▶ Activity 1:
In the passage on ego death, condense the paragraph beginning "The question is almost rhetorical" into a shorter version that keeps its main facts.
▶ Activity 2:
Write the next part of the passage on ego death, starting after its final sentence.

▶ Passage provided:
================

A common phrase in psychedelic culture is “ego dissolution” or “ego death.” But I think there is a revealing question to ask here. What about someone who, before ever taking such a drug, already has little attachment to ego? Suppose there were a person who does not believe the ego is ultimately real, but sees it as a social construction. Suppose their sense of “I” never mattered to them in the same way it seems to matter to the other 99% of people who are committed to preserving identity, reputation, status, fame, and image. Could such a person experience “ego death” through psychedelics?

The question is almost rhetorical. If there is nothing to cling to, then what exactly dies? Such a person may already be far more prepared for spiritual, religious, or mystical experience than someone whose whole life is bound up in defending a self-image. Of course, the initial interpretation of the experience will still be shaped by one’s background. Language will differ. Symbols will differ. Religion and culture will color the description. But underneath those differences, something remains striking: across an enormous diversity of people, times, and traditions, the reports often converge.


That convergence suggests to me that different cultures may, in some deep sense, be pointing toward the same reality. They are speaking the same language by means of different vocabularies. Or rather, they are all straining toward what cannot finally be put into words at all: ineffability, no(n)-language, the unsayable.

Yet the fact that something is ineffable does not mean people have not spent centuries trying to describe it. Quite the opposite. There have been endless attempts by those with direct experience to articulate what happened to them, however partially, however imperfectly. As the philosopher Wes Cecil once joked, in discussing spiritual experience as someone who himself had not had such an awakening, for something called ineffable, those who experience it never seem to stop talking about it. The evidence is obvious enough: countless books on mysticism, countless books on religion, countless testimonies, commentaries, poems, metaphysical systems, confessions, sermons, and meditations.


And that is exactly where I stand. There is, to me, almost nothing more worth talking about. Or at the very least, it stands at the top of the hierarchy of questions. It feels like the final boss, the final level of existence, the furthest edge of inquiry. Everything else circles around it.

================

▶ Data to examine:
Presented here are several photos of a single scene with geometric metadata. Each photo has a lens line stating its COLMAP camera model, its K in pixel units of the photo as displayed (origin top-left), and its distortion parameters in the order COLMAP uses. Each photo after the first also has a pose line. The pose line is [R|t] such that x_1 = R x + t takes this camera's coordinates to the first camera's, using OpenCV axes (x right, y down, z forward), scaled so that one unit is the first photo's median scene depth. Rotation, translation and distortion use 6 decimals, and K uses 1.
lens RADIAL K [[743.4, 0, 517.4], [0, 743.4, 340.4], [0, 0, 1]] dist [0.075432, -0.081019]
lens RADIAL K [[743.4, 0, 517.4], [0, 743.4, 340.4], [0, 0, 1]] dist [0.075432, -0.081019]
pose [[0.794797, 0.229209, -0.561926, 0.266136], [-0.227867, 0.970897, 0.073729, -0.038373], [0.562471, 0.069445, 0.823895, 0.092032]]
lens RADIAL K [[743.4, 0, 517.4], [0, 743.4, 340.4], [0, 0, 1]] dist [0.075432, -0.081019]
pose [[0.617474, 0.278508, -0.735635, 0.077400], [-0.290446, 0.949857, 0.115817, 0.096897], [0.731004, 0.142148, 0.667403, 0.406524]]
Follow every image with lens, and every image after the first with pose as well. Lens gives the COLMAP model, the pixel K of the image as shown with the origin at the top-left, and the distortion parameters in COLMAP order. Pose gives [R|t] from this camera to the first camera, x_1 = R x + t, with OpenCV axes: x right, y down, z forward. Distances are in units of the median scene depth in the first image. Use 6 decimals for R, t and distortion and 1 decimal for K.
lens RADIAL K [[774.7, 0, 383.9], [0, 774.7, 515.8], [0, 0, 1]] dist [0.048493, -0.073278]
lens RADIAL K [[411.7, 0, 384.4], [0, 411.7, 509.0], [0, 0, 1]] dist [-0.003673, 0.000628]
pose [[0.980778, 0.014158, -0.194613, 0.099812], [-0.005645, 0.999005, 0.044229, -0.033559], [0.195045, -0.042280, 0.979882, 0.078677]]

================

▶ Answer section 1:
If nothing is clung to, it is unclear what could die. A person not bound up in defending a self-image may already be better prepared for spiritual, religious, or mystical experience. Background still shapes how the experience is first interpreted, since language, symbols, religion, and culture color the description. Yet across a great diversity of people, times, and traditions, the reports often converge.

▶ Answer section 2:
So I am left asking: is it possible that every relative truth points toward an objective one? That every partial symbol, every fragment, every cultural expression, every doctrine, every mystical testimony, however limited, is still orienting itself toward the same center?



What many dismiss as “New Age” often seems to be rediscovered through psychedelics. That is not to say the whole New Age world should be accepted uncritically. Discernment is still necessary. But it is interesting that atheists often dismiss religion outright, only to rediscover some form of religiosity through a material substance that induces a chemical reaction. Faced with something so immediate, so overwhelming, so direct, they can no longer ignore the possibility that reality exceeds their previous framework. Strangely and ironically, it becomes their version of testing God in a lab.


And that may be precisely why LSD, DMT, and similar substances seem especially fitted for the nonbeliever. Not because they prove God. Not because chemistry replaces revelation. But because for those unwilling to approach the divine through faith, tradition, contemplation, or prayer, they may offer at least one crack in the wall. They may force open, however briefly, the possibility that consciousness is deeper than the modern world has allowed, and that what religion, mysticism, and metaphysics have been trying to describe all along is not mere fantasy, but contact with something real.


My final thought (No AI): And so I leave this question for you to ponder: If someone can consistently be in a state of bliss, ecstasy, nirvana, moksha, etc., what use are psychedelics for them?

Random joke that I had that captures a mood I once saw on X.com. I want to get to the point in academia where all my footnotes and sources will just be: source: God.